We here at GreenChemBlog have not posted in a while, but still hope to post and are still looking for contributors to the blog. Posts might be a bit shorter going forward, though, in order for us to post more frequently.

I’ve expanded my reading recently to include a new ACS journal, ACS Sustainable Chemistry & Engineering. In the first issue is the above article, which highlights a few recent additions to the smart phone/tablet world that utilize green chemistry!

The focus of the above paper is mostly on “Green Solvents”, which the authors developed based on the ACS GCI Pharmaceutical Roundtable Solvent Selection Guide.

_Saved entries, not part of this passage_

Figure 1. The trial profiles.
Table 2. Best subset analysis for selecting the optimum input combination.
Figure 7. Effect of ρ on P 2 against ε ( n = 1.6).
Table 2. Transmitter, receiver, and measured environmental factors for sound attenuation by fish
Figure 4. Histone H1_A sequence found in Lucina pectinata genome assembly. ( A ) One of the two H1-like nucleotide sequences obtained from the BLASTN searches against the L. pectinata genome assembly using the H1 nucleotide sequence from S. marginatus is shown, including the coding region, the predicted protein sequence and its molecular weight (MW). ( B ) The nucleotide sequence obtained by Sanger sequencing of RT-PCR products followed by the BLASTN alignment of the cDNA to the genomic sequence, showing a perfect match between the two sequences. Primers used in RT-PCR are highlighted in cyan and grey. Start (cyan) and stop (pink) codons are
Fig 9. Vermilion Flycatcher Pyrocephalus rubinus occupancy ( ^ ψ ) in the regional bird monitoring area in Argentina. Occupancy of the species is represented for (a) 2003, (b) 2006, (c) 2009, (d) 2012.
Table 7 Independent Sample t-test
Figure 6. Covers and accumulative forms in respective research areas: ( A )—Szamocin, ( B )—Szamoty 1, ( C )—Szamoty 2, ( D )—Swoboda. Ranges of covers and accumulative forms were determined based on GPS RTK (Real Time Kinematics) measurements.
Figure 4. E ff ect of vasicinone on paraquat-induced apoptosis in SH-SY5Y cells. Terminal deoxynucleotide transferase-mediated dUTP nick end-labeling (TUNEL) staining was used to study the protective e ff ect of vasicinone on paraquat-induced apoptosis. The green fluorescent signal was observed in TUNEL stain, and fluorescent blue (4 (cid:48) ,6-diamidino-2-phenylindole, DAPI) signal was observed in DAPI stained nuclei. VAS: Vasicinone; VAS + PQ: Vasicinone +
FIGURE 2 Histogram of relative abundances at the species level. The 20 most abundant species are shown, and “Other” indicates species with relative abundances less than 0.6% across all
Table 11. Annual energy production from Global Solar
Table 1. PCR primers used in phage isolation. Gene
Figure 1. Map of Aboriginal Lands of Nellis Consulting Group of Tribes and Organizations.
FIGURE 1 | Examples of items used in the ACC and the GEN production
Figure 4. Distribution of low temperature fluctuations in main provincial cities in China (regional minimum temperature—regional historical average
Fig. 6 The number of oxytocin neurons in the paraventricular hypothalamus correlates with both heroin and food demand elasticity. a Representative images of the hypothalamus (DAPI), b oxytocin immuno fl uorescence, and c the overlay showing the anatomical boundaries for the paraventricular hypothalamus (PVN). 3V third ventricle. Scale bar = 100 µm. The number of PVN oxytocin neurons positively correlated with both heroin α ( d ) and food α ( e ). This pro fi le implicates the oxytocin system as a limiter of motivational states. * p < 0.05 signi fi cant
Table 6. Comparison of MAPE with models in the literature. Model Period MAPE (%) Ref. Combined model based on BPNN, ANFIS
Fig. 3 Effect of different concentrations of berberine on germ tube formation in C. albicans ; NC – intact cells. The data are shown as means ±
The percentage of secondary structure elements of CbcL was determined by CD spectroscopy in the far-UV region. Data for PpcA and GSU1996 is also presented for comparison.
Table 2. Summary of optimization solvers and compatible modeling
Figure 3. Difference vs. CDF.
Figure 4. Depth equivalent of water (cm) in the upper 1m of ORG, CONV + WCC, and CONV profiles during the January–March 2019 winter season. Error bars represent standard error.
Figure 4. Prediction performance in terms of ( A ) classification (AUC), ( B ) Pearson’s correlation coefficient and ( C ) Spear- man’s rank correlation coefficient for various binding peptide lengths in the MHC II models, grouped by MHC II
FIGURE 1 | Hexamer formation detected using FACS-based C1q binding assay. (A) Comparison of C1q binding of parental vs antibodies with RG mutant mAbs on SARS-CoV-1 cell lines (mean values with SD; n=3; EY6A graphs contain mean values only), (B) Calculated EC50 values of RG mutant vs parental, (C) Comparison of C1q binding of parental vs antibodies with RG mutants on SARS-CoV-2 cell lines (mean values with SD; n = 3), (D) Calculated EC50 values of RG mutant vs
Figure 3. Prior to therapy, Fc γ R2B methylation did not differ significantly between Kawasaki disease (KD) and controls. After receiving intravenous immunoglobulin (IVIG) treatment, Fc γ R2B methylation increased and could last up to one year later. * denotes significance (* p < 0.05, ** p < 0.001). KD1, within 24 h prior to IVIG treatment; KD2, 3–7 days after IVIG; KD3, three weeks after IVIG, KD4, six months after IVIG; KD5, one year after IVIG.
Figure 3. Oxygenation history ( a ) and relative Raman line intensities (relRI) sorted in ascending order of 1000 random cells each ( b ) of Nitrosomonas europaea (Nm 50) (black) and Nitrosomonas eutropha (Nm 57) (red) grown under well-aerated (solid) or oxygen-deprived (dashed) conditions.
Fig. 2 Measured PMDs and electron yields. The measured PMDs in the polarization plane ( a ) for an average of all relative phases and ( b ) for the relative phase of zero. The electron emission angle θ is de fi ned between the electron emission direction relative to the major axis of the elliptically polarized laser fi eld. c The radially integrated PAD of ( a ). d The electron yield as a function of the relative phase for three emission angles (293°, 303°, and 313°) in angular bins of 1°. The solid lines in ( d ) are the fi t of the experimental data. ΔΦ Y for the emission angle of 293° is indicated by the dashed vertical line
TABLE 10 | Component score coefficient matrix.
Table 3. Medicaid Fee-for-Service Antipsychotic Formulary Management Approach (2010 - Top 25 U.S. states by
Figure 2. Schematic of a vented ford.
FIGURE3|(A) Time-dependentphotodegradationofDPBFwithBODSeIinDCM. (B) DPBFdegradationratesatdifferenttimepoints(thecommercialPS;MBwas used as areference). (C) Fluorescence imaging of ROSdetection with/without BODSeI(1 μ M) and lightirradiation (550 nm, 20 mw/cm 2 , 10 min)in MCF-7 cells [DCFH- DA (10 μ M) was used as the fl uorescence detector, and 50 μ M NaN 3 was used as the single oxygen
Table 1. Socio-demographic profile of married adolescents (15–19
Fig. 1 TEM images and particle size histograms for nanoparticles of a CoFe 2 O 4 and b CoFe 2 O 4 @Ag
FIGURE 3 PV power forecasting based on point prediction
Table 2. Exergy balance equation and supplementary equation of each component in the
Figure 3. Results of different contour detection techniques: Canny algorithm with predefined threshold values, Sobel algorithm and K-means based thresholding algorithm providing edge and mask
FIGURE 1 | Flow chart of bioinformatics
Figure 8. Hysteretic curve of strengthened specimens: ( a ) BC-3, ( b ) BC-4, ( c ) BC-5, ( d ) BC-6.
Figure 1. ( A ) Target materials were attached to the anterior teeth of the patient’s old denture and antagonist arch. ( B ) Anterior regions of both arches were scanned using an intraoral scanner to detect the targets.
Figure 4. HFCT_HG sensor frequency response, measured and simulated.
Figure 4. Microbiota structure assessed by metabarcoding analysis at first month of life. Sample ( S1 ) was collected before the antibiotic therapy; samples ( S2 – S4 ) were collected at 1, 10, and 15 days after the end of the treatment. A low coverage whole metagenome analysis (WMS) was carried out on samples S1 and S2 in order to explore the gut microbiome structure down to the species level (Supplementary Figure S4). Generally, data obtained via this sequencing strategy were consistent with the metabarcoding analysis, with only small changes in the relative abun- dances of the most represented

It is freely available for iPhone, iPod touch and iPad. (I personally use the Android platform for which the very similar app “Lab Solvents” is available) The authors also cover a few other green chemistry apps, so read the paper for more info! I especially like the Process Mass Intensity feature of the Yield101 app, though this app is $5.

For Green Solvents, the app entry page features a list of common solvents displayed as their chemical structures. More desirable solvents are color coded with a green background; less desirable solvents are color coded with a brown background. Selecting a solvent molecule brings up a box that lists the chemical’s name, CAS number, as well as scores on a scale of 1 – 10 for each of the five following categories: safety, health, environment (air), environment (water), and environment (waste). The lower the number, the greener the solvent. In addition, the numbers are color coded with 1-3 displayed as green, 4-7 displayed as yellow and 8-10 displayed as red. Furthermore, the selection box includes easily chosen links to the ChemSpider Web site, the Mobile Reagents app, and the Mobile Molecular DataSheet for more information on the selected solvent.


The power of the app is how quickly one can obtain info that should impact solvent choices in lab or in the field (without having to retreat to your desk or a nearby computer). And it’s free!

In the future I hope to see these apps provide suggestions for alternative solvent choices (for example, this editorial provides an example of a table Pfizer uses for solvent selection). For instance, I already know dichloromethane is a poor choice of solvent from a green chemistry perspective. How about an alternative choice, Green Solvents app? Trifluorotoluene?